- Written task:
Change "Hospital" to "Clinic" in the rows, starting with the first row and ending after the line that contains "113.0681° W. (113°04'0". Leave everything else unchanged and omit the pictures from your answer.

- Provided records:

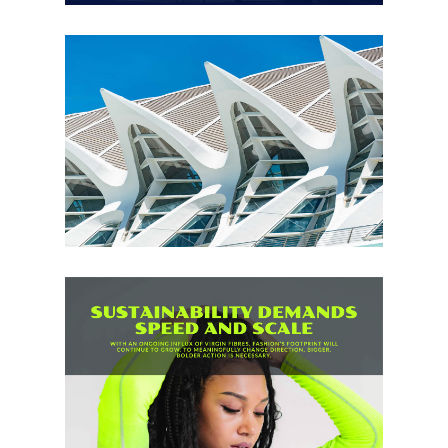
Creative Industries
,
Design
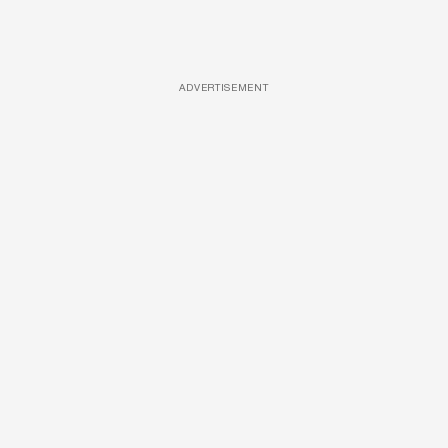
ADVERTISEMENT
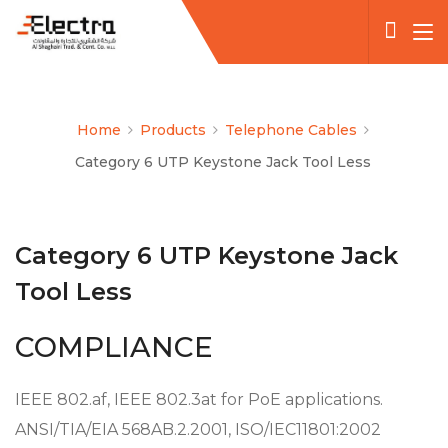
Home
Products
Telephone Cables
Category 6 UTP Keystone Jack Tool Less
Category 6 UTP Keystone Jack
Tool Less
COMPLIANCE
IEEE 802.af, IEEE 802.3at for PoE applications.
ANSI/TIA/EIA 568AB.2.2001, ISO/IEC11801:2002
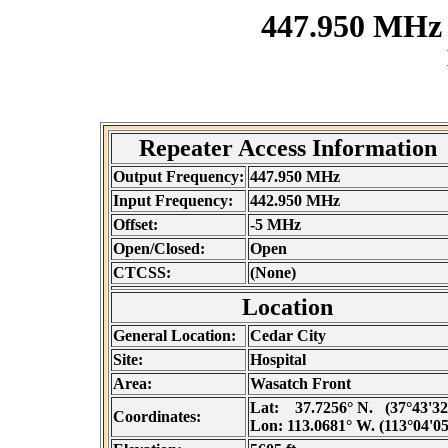
447.950 MHz
Repeater Access Information
Output Frequency:
447.950 MHz
Input Frequency:
442.950 MHz
Offset:
-5 MHz
Open/Closed:
Open
CTCSS:
(None)
Location
General Location:
Cedar City
Site:
Hospital
Area:
Wasatch Front
Lat:
37.7256° N. (37°43'32
Coordinates:
Lon:
113.0681° W. (113°04'0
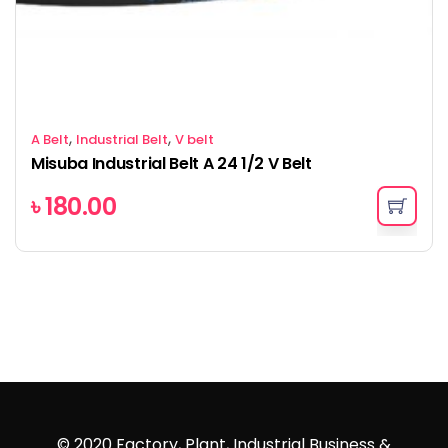
,
,
A Belt
Industrial Belt
V belt
Misuba Industrial Belt A 24 1/2 V Belt
৳
180.00
© 2020 Factory, Plant, Industrial Business &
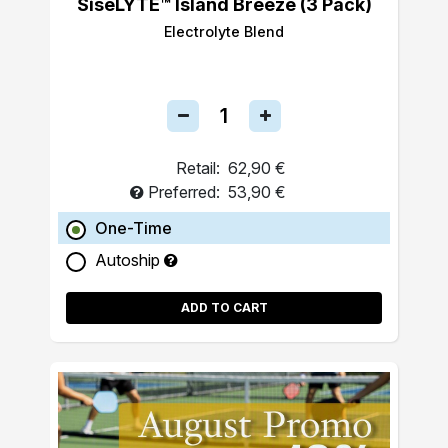
SiseLYTE™ Island Breeze (3 Pack)
Electrolyte Blend
Retail:
62,90 €
Preferred:
53,90 €
One-Time
Autoship
ADD TO CART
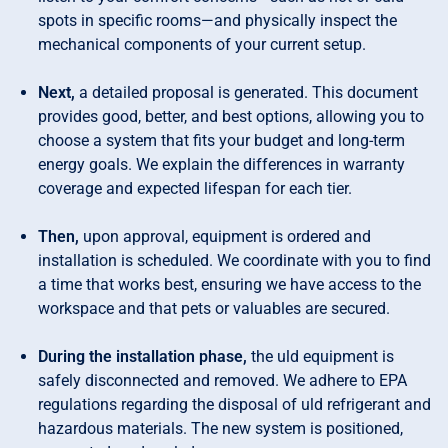
spots in specific rooms—and physically inspect the
mechanical components of your current setup.
Next,
a detailed proposal is generated. This document
provides good, better, and best options, allowing you to
choose a system that fits your budget and long-term
energy goals. We explain the differences in warranty
coverage and expected lifespan for each tier.
Then,
upon approval, equipment is ordered and
installation is scheduled. We coordinate with you to find
a time that works best, ensuring we have access to the
workspace and that pets or valuables are secured.
During the installation phase,
the uld equipment is
safely disconnected and removed. We adhere to EPA
regulations regarding the disposal of uld refrigerant and
hazardous materials. The new system is positioned,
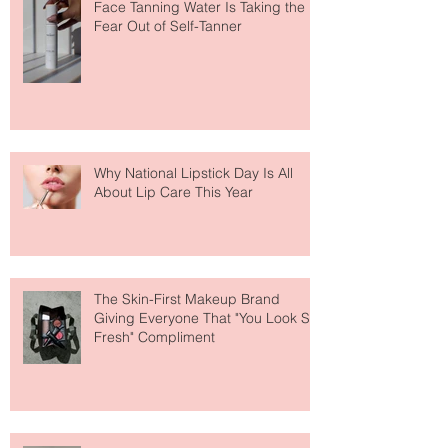
The Easiest Glow Upgrade? This
Face Tanning Water Is Taking the
Fear Out of Self-Tanner
Why National Lipstick Day Is All
About Lip Care This Year
The Skin-First Makeup Brand
Giving Everyone That "You Look So
Fresh" Compliment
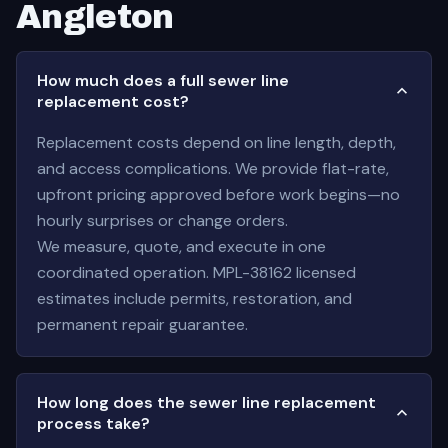
Angleton
How much does a full sewer line
replacement cost?
Replacement costs depend on line length, depth,
and access complications. We provide flat-rate,
upfront pricing approved before work begins—no
hourly surprises or change orders.
We measure, quote, and execute in one
coordinated operation. MPL-38162 licensed
estimates include permits, restoration, and
permanent repair guarantee.
How long does the sewer line replacement
process take?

- Response below:
Creative Industries
,
Design
ADVERTISEMENT
Home
Products
Telephone Cables
Category 6 UTP Keystone Jack Tool Less
Category 6 UTP Keystone Jack
Tool Less
COMPLIANCE
IEEE 802.af, IEEE 802.3at for PoE applications.
ANSI/TIA/EIA 568AB.2.2001, ISO/IEC11801:2002
447.950 MHz
Repeater Access Information
Output Frequency:
447.950 MHz
Input Frequency:
442.950 MHz
Offset:
-5 MHz
Open/Closed:
Open
CTCSS:
(None)
Location
General Location:
Cedar City
Site:
Clinic
Area:
Wasatch Front
Lat:
37.7256° N. (37°43'32
Coordinates:
Lon:
113.0681° W. (113°04'0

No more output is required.